The guidelines appear online in The Journal of the American Medical Association (JAMA). Among their recommendations are:
- All adults and adolescents should receive at least one HIV antibody test, and repeat tests should be administered for those at elevated risk of contracting the virus.
- Health care providers should be aware of the symptoms of seroconversion illness and test for HIV if a recent infection is suspected.
- People who test positive for the virus should be promptly linked to care and offered timely antiretroviral (ARV) treatment.
- For their HIV-positive patients, providers should offer individualized risk assessment, counseling and help with notifying partners that they may have been exposed to HIV, and the providers should offer support that encourages adherence to ARVs and retention in care. They should also conduct periodic sexually transmitted infection (STI) screening.
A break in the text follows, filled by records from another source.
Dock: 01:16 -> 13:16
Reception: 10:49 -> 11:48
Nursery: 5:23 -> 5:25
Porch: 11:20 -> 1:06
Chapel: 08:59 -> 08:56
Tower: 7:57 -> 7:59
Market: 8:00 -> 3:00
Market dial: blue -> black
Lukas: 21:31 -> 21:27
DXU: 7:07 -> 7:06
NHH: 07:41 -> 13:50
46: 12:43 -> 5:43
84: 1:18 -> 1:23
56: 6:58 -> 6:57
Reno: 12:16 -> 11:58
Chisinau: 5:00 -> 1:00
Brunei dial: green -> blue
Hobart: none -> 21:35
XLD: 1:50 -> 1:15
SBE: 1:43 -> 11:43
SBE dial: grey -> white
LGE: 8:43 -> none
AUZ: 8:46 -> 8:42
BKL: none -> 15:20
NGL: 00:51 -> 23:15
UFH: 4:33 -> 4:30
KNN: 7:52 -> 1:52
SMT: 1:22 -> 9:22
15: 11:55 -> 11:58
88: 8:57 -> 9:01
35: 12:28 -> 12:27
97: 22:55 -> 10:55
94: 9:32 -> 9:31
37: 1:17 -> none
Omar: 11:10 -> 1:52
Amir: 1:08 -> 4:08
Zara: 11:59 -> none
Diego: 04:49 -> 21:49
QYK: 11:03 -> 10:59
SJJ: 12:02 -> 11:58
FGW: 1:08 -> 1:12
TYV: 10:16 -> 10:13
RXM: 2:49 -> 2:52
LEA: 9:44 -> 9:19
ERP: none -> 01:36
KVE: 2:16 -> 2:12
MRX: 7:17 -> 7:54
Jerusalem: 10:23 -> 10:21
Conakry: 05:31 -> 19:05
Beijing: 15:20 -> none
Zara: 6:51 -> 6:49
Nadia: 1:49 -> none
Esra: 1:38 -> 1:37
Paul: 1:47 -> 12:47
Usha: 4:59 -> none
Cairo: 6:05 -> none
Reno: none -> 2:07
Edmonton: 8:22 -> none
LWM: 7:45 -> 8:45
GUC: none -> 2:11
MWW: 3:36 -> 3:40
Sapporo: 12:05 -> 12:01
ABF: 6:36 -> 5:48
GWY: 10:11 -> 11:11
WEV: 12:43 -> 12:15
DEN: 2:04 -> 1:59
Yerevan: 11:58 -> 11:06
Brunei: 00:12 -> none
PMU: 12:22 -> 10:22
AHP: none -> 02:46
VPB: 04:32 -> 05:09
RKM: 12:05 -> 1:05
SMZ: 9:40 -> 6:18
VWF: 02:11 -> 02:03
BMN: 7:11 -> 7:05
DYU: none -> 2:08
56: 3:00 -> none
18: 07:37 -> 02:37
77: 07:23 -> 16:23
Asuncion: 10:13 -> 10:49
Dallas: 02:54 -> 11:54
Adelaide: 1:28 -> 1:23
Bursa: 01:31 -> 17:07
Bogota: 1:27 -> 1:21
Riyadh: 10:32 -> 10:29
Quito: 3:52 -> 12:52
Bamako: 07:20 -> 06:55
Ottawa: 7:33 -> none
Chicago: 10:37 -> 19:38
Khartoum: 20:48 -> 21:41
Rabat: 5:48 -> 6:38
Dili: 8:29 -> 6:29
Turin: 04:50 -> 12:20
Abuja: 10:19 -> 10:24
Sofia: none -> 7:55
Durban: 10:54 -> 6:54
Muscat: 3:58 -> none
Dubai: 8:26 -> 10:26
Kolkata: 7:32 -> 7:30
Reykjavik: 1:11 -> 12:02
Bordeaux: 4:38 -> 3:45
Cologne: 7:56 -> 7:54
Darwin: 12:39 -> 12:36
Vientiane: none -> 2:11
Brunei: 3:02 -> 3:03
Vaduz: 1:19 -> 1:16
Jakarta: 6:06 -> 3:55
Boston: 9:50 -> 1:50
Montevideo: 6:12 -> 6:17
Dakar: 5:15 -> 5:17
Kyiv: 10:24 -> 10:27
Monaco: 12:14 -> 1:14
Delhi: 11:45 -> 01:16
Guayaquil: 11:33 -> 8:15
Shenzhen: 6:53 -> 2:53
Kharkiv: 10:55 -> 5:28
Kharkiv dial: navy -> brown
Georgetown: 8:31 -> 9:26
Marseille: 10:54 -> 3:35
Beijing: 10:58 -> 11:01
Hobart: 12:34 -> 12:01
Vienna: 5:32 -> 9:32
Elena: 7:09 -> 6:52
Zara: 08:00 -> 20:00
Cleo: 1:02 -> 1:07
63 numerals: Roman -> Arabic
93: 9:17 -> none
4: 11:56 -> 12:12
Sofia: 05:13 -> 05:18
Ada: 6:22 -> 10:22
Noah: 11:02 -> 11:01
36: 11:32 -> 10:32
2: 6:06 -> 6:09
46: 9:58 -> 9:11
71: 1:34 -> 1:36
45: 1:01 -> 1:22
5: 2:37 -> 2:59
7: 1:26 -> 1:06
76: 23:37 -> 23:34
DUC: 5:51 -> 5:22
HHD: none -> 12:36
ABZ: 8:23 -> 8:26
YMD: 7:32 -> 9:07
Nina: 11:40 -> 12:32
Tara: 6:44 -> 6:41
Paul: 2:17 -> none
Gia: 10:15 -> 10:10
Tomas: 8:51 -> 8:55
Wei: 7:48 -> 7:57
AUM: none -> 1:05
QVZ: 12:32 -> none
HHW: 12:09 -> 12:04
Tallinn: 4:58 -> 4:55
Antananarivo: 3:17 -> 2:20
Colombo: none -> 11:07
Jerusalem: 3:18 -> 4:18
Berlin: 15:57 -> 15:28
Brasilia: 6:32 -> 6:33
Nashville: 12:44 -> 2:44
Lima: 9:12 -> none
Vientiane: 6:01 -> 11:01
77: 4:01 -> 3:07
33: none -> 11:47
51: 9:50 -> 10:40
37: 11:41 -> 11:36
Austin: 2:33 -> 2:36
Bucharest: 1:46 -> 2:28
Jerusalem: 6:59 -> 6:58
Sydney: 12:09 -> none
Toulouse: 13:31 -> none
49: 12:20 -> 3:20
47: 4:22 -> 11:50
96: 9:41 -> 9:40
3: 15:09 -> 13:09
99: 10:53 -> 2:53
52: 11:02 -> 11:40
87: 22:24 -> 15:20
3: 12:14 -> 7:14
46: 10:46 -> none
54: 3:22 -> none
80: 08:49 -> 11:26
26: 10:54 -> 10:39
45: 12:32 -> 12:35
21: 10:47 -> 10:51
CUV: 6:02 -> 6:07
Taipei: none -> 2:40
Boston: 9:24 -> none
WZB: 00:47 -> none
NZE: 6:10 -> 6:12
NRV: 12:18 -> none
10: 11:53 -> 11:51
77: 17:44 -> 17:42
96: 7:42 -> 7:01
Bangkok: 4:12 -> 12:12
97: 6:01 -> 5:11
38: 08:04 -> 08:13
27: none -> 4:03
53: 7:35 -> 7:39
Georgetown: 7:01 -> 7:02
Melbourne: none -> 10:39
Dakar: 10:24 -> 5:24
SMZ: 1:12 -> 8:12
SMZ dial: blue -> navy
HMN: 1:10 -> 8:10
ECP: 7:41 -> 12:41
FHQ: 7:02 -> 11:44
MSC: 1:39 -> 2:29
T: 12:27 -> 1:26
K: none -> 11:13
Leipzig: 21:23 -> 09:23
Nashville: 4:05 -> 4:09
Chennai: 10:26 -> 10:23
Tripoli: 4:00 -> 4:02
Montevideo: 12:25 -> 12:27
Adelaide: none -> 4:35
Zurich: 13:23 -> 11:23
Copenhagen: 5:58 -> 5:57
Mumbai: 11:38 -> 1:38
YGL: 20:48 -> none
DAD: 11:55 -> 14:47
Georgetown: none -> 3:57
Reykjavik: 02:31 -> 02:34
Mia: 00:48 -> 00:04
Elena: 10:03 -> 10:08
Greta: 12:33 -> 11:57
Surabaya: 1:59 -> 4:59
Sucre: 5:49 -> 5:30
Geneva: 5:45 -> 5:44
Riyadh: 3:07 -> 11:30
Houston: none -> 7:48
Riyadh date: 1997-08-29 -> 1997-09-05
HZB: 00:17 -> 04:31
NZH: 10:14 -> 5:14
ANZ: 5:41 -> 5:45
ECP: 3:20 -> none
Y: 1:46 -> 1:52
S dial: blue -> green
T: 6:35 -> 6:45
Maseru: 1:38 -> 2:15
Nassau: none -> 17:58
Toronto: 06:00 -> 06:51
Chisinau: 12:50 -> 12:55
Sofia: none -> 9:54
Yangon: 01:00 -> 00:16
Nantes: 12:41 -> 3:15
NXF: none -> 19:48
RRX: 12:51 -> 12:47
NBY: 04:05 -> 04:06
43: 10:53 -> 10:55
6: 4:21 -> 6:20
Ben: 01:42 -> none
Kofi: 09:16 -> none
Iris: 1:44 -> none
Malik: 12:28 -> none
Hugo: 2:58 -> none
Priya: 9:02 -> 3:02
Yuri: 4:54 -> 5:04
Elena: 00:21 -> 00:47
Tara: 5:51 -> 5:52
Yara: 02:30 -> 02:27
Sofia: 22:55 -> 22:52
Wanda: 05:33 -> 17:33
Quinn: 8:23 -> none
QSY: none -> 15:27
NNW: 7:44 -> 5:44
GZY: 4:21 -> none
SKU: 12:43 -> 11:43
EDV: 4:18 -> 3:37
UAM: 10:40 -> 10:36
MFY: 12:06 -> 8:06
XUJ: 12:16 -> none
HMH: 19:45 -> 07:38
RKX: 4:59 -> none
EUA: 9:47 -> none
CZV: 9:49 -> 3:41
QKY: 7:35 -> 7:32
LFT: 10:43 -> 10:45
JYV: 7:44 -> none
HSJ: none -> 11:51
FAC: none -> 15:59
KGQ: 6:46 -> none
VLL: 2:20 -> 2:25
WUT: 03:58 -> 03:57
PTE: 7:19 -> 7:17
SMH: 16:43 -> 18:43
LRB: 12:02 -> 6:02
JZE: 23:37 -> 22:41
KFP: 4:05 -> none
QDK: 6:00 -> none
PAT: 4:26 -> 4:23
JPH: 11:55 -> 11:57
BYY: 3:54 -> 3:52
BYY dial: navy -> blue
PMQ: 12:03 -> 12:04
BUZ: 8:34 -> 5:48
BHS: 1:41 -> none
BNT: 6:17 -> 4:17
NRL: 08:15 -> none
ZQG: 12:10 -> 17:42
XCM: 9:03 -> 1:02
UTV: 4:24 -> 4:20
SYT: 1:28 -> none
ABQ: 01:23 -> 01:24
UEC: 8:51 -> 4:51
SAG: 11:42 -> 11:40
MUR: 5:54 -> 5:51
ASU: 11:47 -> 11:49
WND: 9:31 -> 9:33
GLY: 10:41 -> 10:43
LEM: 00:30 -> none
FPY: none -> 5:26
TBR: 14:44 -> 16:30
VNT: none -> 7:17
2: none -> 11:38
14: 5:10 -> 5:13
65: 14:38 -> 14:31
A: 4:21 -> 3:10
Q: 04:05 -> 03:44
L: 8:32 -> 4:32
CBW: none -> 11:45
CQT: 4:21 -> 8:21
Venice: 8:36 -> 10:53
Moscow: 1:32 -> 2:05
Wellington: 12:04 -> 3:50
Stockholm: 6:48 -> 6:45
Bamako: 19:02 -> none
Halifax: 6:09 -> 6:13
- Clinicians should prioritize PrEP for HIV-negative patients who are at high risk of HIV as well as risk-reduction counseling. Criteria for assessing a patient as high risk and a good candidate for PrEP include a recent STI diagnosis, use of injection drugs or shared needles or recent use of post-exposure prophylaxis (PEP). PrEP’s ongoing use should be reassessed periodically to assess for shifts in risk.
- Clinicians should offer harm reduction methods to injection drug users, including syringe exchanges, detox programs and opioid replacement therapies.
- PEP should be given as soon as possible following known exposure to HIV.
“We are at a time where scientific advances in HIV allow us to effectively implement interventions that could stop HIV transmission,” Carlos del Rio, MD, a professor of medicine at Emory University School of Medicine and co-chair of the IAS-USA Panel, said in a release. “But the success of both biomedical and behavioral HIV prevention measures depends on clinicians’ ability and willingness to implement them.”